Annexe 3. Quelques pistes alternatives :
-  Annulation de la dette des pays « les moins avancés » (PMA).
-  Taxes globales (sur les changes monétaires, sur le CO2, etc. ) venant financer :
-  les institutions internationales afin de leur donner les moyens de remplir leurs missions et d’acquérir une réelle indépendance à l’égard des pays les plus riches ;
-  le « développement » des PMA ;
-  des projets de recherche portant sur la santé (sida, paludisme, etc.), sur la défense de l’environnement (énergie solaire...), etc.
-  Sortir du marché mondial « libre-échangiste » les « Biens communs de l’humanité » : culture, éducation, santé, eau... Développer dans ces domaines les échanges non marchands, dont ceux de connaissances et de compétences.
-  Sortir l’agriculture du marché mondial « libre-échangiste ». Mettre en place un système d’échange entre les grandes régions du monde qui respecte la souveraineté alimentaire (divers modèles existent).
-  Soumettre le marché mondial à un système de règles venant tirer les lois sociales et environnementales vers le haut (divers modèles existent) : une application progressive s’impose et un tel système ne peut être envisagé qu’intégré à une politique planétaire de développement bénéficiant d’un financement conséquent (annulation de dette, taxes globales...).
-  Etablir des règles fiscales au plan international sur les biens et services du marché mondial, sur les entreprises qui les produisent et sur la finance afin de donner aux Etats et aux collectivités locales les moyens financiers nécessaires à l’action politique.
-  Mettre fin aux paradis fiscaux (aider ces pays à se reconvertir).
-  Réduire la longueur des brevets.
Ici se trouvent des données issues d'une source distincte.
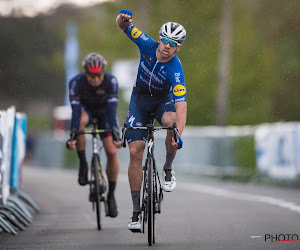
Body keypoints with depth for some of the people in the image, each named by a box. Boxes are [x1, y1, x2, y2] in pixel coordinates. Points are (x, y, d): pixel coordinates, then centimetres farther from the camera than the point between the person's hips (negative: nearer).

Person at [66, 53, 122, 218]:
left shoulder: (111, 81, -30)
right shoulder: (76, 82, -31)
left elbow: (112, 109, -34)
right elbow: (75, 111, -36)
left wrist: (117, 135, -44)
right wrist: (72, 137, -46)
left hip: (104, 111, 1)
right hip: (85, 109, -1)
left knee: (112, 151, -15)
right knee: (81, 120, -38)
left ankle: (111, 195, 1)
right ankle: (83, 164, -21)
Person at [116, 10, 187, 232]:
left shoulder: (175, 70, -31)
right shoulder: (148, 45, -21)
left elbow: (181, 107, -38)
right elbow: (124, 27, -14)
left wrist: (178, 135, -51)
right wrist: (124, 18, -39)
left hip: (163, 100, -2)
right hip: (140, 99, 2)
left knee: (172, 120, -39)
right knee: (135, 151, -10)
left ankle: (168, 169, -12)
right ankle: (136, 210, -4)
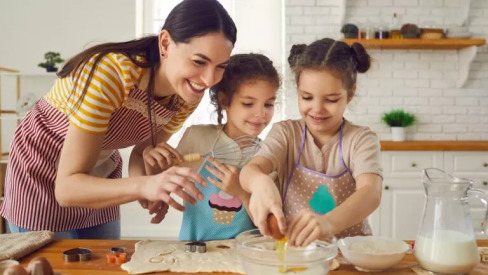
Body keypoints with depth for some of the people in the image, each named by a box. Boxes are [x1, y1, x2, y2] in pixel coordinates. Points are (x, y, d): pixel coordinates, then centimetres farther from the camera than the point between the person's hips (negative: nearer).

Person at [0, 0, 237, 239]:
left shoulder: (186, 96, -17)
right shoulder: (110, 73, -35)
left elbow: (142, 152, -3)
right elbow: (67, 187, -33)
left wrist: (152, 188, -25)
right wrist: (143, 186, -49)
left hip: (99, 178, 5)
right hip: (42, 177, -5)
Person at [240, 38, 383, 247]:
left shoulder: (361, 139, -5)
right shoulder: (285, 133, 0)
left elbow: (371, 192, -22)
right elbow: (250, 169, -17)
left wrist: (329, 222, -43)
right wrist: (260, 183, -41)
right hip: (289, 244, 1)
Interdire la brevetabilité du vivant.
L’objectif de cette annexe 3 est de montrer que quelques mesures techniquement simples et ne venant pas traumatiser des populations (sauf celles des paradis fiscaux), peuvent changer la mondialisation. Cette liste peut s’allonger de façon très conséquente. Au final l’ampleur des mesures réalisées ne dépendra que de l’évolution des idées dominantes et des rapports de force.